(SET EXERCISE) Find each line in the items below that contains the string "built", and copy those lines.

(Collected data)
☆ ☆ ☆ ☆
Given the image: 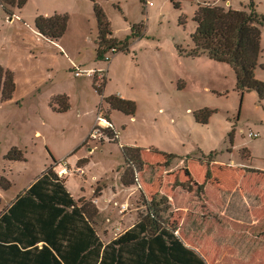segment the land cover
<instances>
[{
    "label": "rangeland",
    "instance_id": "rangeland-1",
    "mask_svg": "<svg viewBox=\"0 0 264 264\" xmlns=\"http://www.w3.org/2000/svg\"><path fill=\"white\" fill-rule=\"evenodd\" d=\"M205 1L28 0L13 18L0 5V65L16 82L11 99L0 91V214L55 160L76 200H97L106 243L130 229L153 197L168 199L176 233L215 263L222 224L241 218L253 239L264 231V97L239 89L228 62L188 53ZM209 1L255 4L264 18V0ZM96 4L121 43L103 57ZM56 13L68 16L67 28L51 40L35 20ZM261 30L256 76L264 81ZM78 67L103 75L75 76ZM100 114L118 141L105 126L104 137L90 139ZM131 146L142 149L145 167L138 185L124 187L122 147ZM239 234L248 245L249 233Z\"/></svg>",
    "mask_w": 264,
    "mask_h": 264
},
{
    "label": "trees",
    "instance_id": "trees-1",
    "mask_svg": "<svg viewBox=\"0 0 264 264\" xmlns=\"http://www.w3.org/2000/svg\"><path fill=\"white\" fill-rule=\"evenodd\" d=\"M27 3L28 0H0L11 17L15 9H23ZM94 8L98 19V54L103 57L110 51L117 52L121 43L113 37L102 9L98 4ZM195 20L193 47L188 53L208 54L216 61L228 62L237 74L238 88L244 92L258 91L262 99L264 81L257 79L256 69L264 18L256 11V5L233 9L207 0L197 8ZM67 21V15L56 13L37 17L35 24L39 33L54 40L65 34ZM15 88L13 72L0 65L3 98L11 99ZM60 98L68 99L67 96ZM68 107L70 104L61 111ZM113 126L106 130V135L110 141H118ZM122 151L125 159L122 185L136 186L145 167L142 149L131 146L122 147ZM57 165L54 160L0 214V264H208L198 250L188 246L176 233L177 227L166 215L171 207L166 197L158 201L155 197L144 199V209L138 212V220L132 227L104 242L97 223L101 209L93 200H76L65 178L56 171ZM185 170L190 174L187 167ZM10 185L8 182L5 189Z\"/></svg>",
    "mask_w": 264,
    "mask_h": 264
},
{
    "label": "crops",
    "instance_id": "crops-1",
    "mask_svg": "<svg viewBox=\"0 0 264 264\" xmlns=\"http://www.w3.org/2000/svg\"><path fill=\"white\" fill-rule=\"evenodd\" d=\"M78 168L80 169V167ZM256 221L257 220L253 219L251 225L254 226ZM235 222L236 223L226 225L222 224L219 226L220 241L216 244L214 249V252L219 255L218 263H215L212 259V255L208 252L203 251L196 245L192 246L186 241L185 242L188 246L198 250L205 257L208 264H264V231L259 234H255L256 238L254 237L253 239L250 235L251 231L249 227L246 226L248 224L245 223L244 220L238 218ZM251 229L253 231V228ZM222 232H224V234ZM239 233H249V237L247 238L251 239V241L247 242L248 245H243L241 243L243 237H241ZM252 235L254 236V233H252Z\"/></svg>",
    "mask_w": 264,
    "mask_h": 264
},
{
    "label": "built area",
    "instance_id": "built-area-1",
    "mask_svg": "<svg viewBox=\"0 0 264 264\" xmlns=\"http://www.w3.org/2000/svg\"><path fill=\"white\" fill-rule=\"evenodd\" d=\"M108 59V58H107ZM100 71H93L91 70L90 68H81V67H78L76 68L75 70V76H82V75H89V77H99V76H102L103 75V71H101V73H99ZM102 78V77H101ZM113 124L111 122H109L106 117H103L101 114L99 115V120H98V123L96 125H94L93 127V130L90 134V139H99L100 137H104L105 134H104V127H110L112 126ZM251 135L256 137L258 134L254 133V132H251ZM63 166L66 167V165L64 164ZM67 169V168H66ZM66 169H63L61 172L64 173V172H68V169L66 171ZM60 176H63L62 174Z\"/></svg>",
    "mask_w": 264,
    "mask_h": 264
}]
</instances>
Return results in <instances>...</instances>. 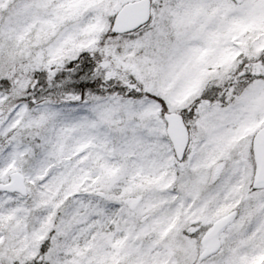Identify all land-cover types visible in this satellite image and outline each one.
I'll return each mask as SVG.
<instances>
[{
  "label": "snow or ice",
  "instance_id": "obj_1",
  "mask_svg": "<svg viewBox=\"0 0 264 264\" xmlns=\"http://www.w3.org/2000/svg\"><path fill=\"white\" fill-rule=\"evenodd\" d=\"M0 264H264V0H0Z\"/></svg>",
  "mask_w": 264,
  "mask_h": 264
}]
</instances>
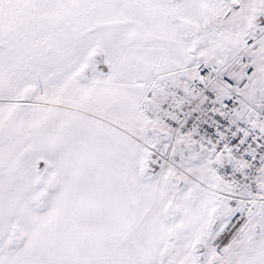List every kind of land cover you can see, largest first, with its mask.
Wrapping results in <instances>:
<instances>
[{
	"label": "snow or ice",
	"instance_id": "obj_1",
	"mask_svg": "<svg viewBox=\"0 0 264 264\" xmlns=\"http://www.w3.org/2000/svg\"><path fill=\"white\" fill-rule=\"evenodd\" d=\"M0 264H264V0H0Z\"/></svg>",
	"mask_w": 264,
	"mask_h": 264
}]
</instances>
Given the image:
☆ ☆ ☆ ☆
(TASK RESULT)
    "label": "built area",
    "instance_id": "built-area-1",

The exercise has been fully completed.